In 2010, Ureste and Kaplan filed suit against the defendants in Oakland County Circuit Court to seek a judge’s ruling on four township board matters. Treasurer Teri Weingarden was initially a plaintiff too, but her name was quickly taken off the suit.
The plaintiffs argued that a board majority took actions that unlawfully undermined the supervisor’s authority. They sought clarification of the supervisor’s role in initiating a police chief appointment, firing department heads and handling collective bargaining negotiations.
On the fourth issue, Ureste and Kaplan also argued that a trustee can not refuse compensation for attending meetings. Brown has refused pay and has asked the township to direct the money to a water benevolence fund for residents unable to pay their water bills.
In 2011, Oakland County Judge Rudy Nichols ruled in the defendants’ favor on all four issues. Afterward, Ureste and Kaplan appealed the police chief and trustee compensation matters.
On the police chief issue, the appeals court interpreted a state statute dealing with townships and police as discretionary. The court disagreed with some of Nichols’ reasoning on the trustee compensation issue, though the earlier ruling was still affirmed in the end.
While the Court of Appeals ruled that state law does not give an individual trustee the right to refuse pay, it concluded that the township board legally resolved the matter. In 2011, the board voted to retroactively set Brown’s income at $0 when applicable and created a process for trustees to refuse pay.
“Moreover, this court has recognized retroactive modifications of compensations, stating in particular that the township board is ‘empowered to obviate mistakes and irregularities in its prior proceedings through retroactive resolutions, so long as they do not impair the rights of third persons,’” the higher court ruled.

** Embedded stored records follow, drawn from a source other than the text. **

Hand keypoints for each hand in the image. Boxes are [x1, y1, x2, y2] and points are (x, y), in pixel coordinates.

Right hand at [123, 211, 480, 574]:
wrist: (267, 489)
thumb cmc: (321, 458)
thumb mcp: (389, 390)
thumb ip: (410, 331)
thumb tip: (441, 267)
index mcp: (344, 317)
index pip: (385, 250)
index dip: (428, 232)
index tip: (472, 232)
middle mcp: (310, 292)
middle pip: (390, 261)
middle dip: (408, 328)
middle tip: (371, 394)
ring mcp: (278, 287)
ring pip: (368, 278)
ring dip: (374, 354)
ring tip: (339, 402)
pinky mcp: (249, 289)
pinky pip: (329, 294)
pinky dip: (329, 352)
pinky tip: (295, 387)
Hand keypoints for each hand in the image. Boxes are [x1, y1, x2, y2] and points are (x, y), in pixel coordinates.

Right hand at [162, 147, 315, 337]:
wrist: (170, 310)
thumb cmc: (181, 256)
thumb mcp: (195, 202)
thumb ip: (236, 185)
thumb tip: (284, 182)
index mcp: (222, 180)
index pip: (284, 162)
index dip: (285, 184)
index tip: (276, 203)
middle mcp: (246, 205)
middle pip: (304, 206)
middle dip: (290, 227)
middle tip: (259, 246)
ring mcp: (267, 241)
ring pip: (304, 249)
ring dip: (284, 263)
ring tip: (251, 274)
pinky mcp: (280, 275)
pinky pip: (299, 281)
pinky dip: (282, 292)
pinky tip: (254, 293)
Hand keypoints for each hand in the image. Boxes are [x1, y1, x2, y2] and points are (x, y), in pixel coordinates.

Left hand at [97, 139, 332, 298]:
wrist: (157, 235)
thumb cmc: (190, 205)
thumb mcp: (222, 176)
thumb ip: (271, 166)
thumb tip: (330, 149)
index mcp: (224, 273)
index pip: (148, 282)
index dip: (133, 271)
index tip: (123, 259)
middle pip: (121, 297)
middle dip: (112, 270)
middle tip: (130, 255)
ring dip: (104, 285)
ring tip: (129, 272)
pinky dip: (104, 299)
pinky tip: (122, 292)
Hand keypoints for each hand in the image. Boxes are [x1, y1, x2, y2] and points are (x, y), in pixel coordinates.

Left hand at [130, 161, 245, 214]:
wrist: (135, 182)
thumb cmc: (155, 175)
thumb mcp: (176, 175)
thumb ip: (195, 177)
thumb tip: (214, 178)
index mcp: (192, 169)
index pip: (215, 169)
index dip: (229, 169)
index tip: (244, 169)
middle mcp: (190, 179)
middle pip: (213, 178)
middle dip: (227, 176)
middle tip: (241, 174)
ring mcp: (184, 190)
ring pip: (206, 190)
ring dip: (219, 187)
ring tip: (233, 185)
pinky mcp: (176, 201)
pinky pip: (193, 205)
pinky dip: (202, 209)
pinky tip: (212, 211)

Ureste said the latest ruling on state law and trustee compensation proved that she had a point. “As stated earlier, had we decided not to seek a ruling, the township would, as the judges stated, continue to be in violation of the law,” she said in an email.
But Kaplan questioned the appellate court’s acceptance of the resolution to retroactively alter Brown’s pay. That resolution was approved in January 2011, a few months after Ureste’s lawsuit was first filed.
“You can’t change the rules in the middle of a game,” Kaplan said.
The lawsuit’s legal costs have arisen several times at township board meetings, and both sides have blamed each other for the expenses. The defendants say the township has had to pay more than $40,000 to defend the lawsuit, and the plaintiffs say they used about $5,000 of their own money throughout the process.
In June, West Bloomfield resident Nancy Ohl filed a separate suit against Shaughnessy, Brown, Farber and Rosenberg to have a judge review the legality of sending trustee pay to a fund that pays for residents’ water bills.
During Ureste’s lawsuit, neither court ruled on the water benevolence fund’s legality, citing that the issue wasn’t part of the plaintiffs’ complaint.